Ну, как вам это нравится? Джино проверил версию Коэна и убедился, что тот говорит правду. Во всей округе Джино оказался единственным, кто не знал, что мистер Пуласки — гнусный, похотливый старикашка.
Перед лицом этого факта избиение Джейкоба и его дружков больше не казалось насущной необходимостью. Джино ограничился тем, что вывернул им карманы и отобрал часы.
— Написать для тебя письмо? — слабым голосом предложил мистер Пуласки.

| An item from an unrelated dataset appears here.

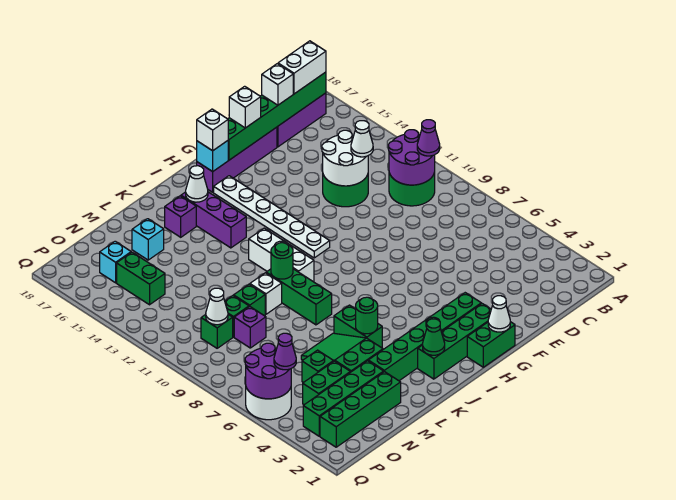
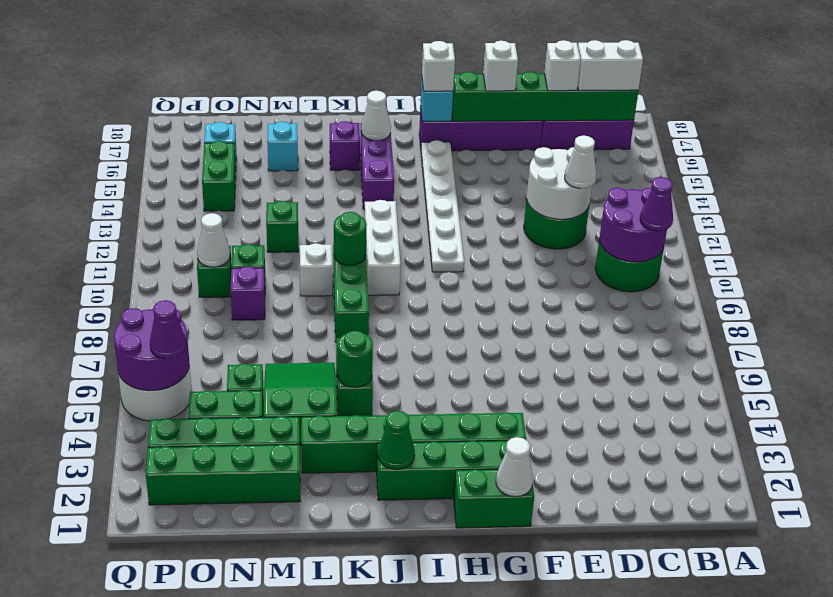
green 1x1 brick [234,284,265,316] -> green 1x1 brick moved to [266,201,299,252]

— А вы сможете? — заволновался Джино. — Понимаете, это должно быть длинное письмо. Я хочу вызвать ее сюда. Мы поженимся. Прошу вас сотворить шедевр. Сможете, папаша?
— Конечно, Джино, — торжественно пообещал тот. — Это будет самое романтичное письмо из всех, которые мы создали вместе.
Естественно. Кто сказал, что паршивый старый козел не способен настрочить возвышенное любовное послание?
Кэрри, 1928
Уайтджек оказался на редкость скользким типом. У него была миленькая привычка ничего не подтверждать и не опровергать, а только цедить сквозь зубы: «Ч-черт!» — как будто это было универсальным ответом на все вопросы.
Но Кэрри не могла долго злиться. Ведь, кроме него, у нее никого не было. Он — ее мужчина, пусть даже хочет, чтобы она снова торговала собой. Ничего не поделаешь. По крайней мере, в скупости его не упрекнешь: с тех пор, как они уехали от мадам Мей, он исправно платил за троих — без единого звука.